Auf der Suche nach Geldgebern landeten sie zunächst bei halb-öffentlichen Geldgebern wie dem Hightech-Gründerfonds und Bayernkapital, die die Anschubfinanzierung lieferten, in der nächsten Runde klapperten sie alle bekannten Medizintechnik-Firmen ab und überzeugten schließlich Stefan Vilsmeier, bei Medineering einzusteigen. Seither wächst das Start-up stetig, eng arbeiten dessen Entwickler mit denen von Brainlab zusammen, die auf derselben Etage sitzen, nur ein paar Schritte entfernt. Denn Medineering will die verschiedenen Roboter-Aufsätze für seinen Arm nicht alle selber entwickeln, sondern auch andere Hersteller sollen die Plattform nutzen können. Brainlab hat bereits einen Aufsatz namens Cirq für die Neurochirurgie entwickelt, Medineering selber konzentriert sich auf die HNO, also Operationen an Hals, Nasen und Ohren.
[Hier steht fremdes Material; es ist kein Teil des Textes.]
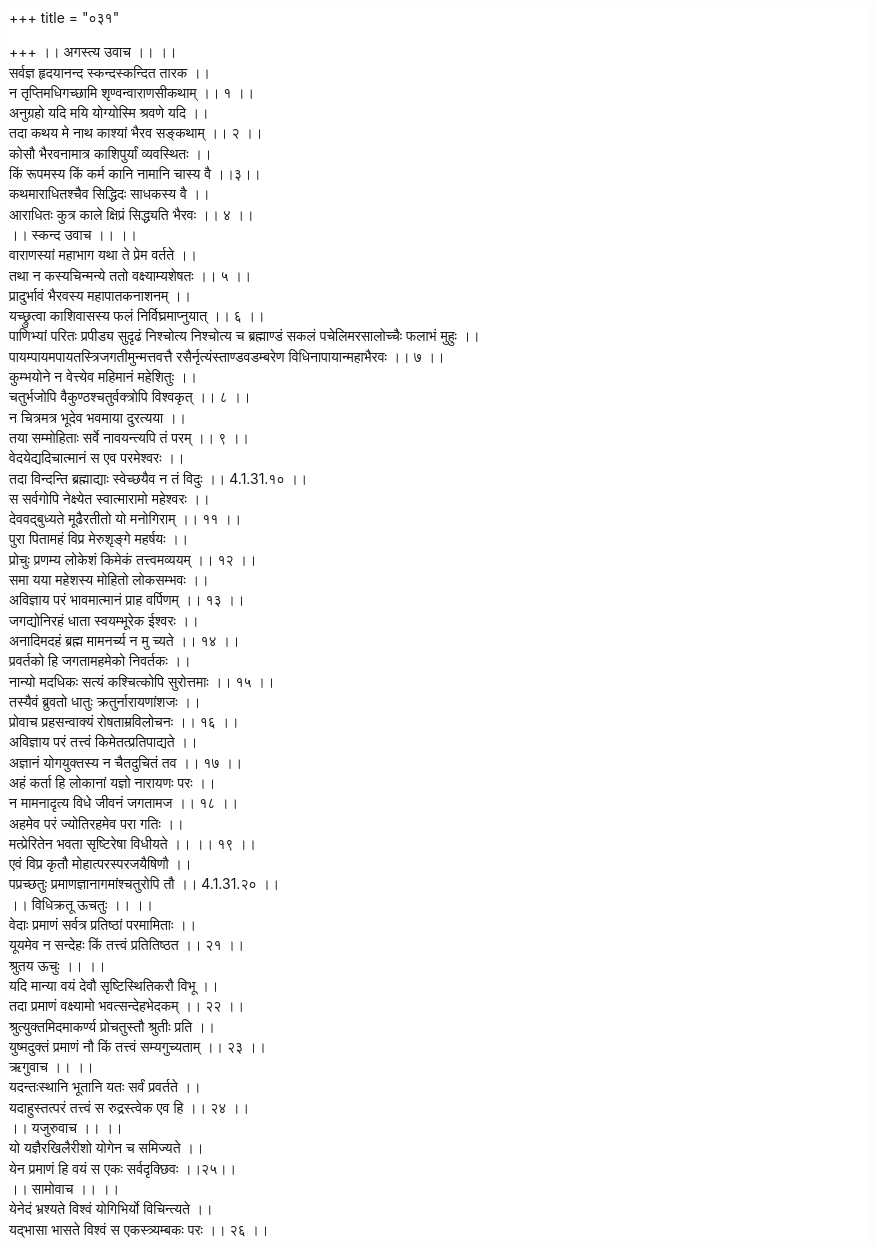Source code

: +++
title = "०३१"

+++
।। अगस्त्य उवाच ।। ।।  
सर्वज्ञ हृदयानन्द स्कन्दस्कन्दित तारक ।।  
न तृप्तिमधिगच्छामि शृण्वन्वाराणसीकथाम् ।। १ ।।  
अनुग्रहो यदि मयि योग्योस्मि श्रवणे यदि ।।  
तदा कथय मे नाथ काश्यां भैरव सङ्कथाम् ।। २ ।।  
कोसौ भैरवनामात्र काशिपुर्यां व्यवस्थितः ।।  
किं रूपमस्य किं कर्म कानि नामानि चास्य वै ।।३।।  
कथमाराधितश्चैव सिद्धिदः साधकस्य वै ।।  
आराधितः कुत्र काले क्षिप्रं सिद्ध्यति भैरवः ।। ४ ।।  
।। स्कन्द उवाच ।। ।।  
वाराणस्यां महाभाग यथा ते प्रेम वर्तते ।।  
तथा न कस्यचिन्मन्ये ततो वक्ष्याम्यशेषतः ।। ५ ।।  
प्रादुर्भावं भैरवस्य महापातकनाशनम् ।।  
यच्छ्रुत्वा काशिवासस्य फलं निर्विघ्रमाप्नुयात् ।। ६ ।।  
पाणिभ्यां परितः प्रपीड्य सुदृढं निश्चोत्य निश्चोत्य च ब्रह्माण्डं सकलं पचेलिमरसालोच्चैः फलाभं मुहुः ।।  
पायम्पायमपायतस्त्रिजगतीमुन्मत्तवत्तै रसैर्नृत्यंस्ताण्डवडम्बरेण विधिनापायान्महाभैरवः ।। ७ ।।  
कुम्भयोने न वेत्त्येव महिमानं महेशितुः ।।  
चतुर्भजोपि वैकुण्ठश्चतुर्वक्त्रोपि विश्वकृत् ।। ८ ।।  
न चित्रमत्र भूदेव भवमाया दुरत्यया ।।  
तया सम्मोहिताः सर्वे नावयन्त्यपि तं परम् ।। ९ ।।  
वेदयेद्यदिचात्मानं स एव परमेश्वरः ।।  
तदा विन्दन्ति ब्रह्माद्याः स्वेच्छयैव न तं विदुः ।। 4.1.31.१० ।।  
स सर्वगोपि नेक्ष्येत स्वात्मारामो महेश्वरः ।।  
देववद्बुध्यते मूढैरतीतो यो मनोगिराम् ।। ११ ।।  
पुरा पितामहं विप्र मेरुशृङ्गे महर्षयः ।।  
प्रोचुः प्रणम्य लोकेशं किमेकं तत्त्वमव्ययम् ।। १२ ।।  
समा यया महेशस्य मोहितो लोकसम्भवः ।।  
अविज्ञाय परं भावमात्मानं प्राह वर्पिणम् ।। १३ ।।  
जगद्योनिरहं धाता स्वयम्भूरेक ईश्वरः ।।  
अनादिमदहं ब्रह्म मामनर्च्य न मु च्यते ।। १४ ।।  
प्रवर्तको हि जगतामहमेको निवर्तकः ।।  
नान्यो मदधिकः सत्यं कश्चित्कोपि सुरोत्तमाः ।। १५ ।।  
तस्यैवं ब्रुवतो धातुः क्रतुर्नारायणांशजः ।।  
प्रोवाच प्रहसन्वाक्यं रोषताम्रविलोचनः ।। १६ ।।  
अविज्ञाय परं तत्त्वं किमेतत्प्रतिपाद्यते ।।  
अज्ञानं योगयुक्तस्य न चैतदुचितं तव ।। १७ ।।  
अहं कर्ता हि लोकानां यज्ञो नारायणः परः ।।  
न मामनादृत्य विधे जीवनं जगतामज ।। १८ ।।  
अहमेव परं ज्योतिरहमेव परा गतिः ।।  
मत्प्रेरितेन भवता सृष्टिरेषा विधीयते ।। ।। १९ ।।  
एवं विप्र कृतौ मोहात्परस्परजयैषिणौ ।।  
पप्रच्छतुः प्रमाणज्ञानागमांश्चतुरोपि तौ ।। 4.1.31.२० ।।  
।। विधिक्रतू ऊचतुः ।। ।।  
वेदाः प्रमाणं सर्वत्र प्रतिष्ठां परमामिताः ।।  
यूयमेव न सन्देहः किं तत्त्वं प्रतितिष्ठत ।। २१ ।।  
श्रुतय ऊचुः ।। ।।  
यदि मान्या वयं देवौ सृष्टिस्थितिकरौ विभू ।।  
तदा प्रमाणं वक्ष्यामो भवत्सन्देहभेदकम् ।। २२ ।।  
श्रुत्युक्तमिदमाकर्ण्य प्रोचतुस्तौ श्रुतीः प्रति ।।  
युष्मदुक्तं प्रमाणं नौ किं तत्त्वं सम्यगुच्यताम् ।। २३ ।।  
ऋगुवाच ।। ।।  
यदन्तःस्थानि भूतानि यतः सर्वं प्रवर्तते ।।  
यदाहुस्तत्परं तत्त्वं स रुद्रस्त्वेक एव हि ।। २४ ।।  
।। यजुरुवाच ।। ।।  
यो यज्ञैरखिलैरीशो योगेन च समिज्यते ।।  
येन प्रमाणं हि वयं स एकः सर्वदृक्छिवः ।।२५।।  
।। सामोवाच ।। ।।  
येनेदं भ्रश्यते विश्वं योगिभिर्यो विचिन्त्यते ।।  
यद्भासा भासते विश्वं स एकस्त्र्यम्बकः परः ।। २६ ।।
Stephan Nowatschin ist bewusst, dass es viel Zeit braucht, um im Geschäft mit den Medizinrobotern erfolgreich zu sein. Die Technik müsse wieder und wieder getestet werden, Mediziner und Krankenhäuser müssten überzeugt und dann auch zum Kauf bewegt werden. Solche Entscheidungsprozesse ziehen sich hin, auch die Entwicklung dauert. Sechs Patente hat Medineering bereits erhalten, weitere zwölf sind beantragt. Aber wohin die Entwicklung mit Glück und Fleiß gehen kann, lässt sich direkt nebenan beobachten, in der Eingangshalle von Brainlab. Dort wird in einer multimedialen Ausstellung die Geschichte von Brainlab erzählt: vom Start-up, das 1989 begann, bis zum Weltmarktführer heute.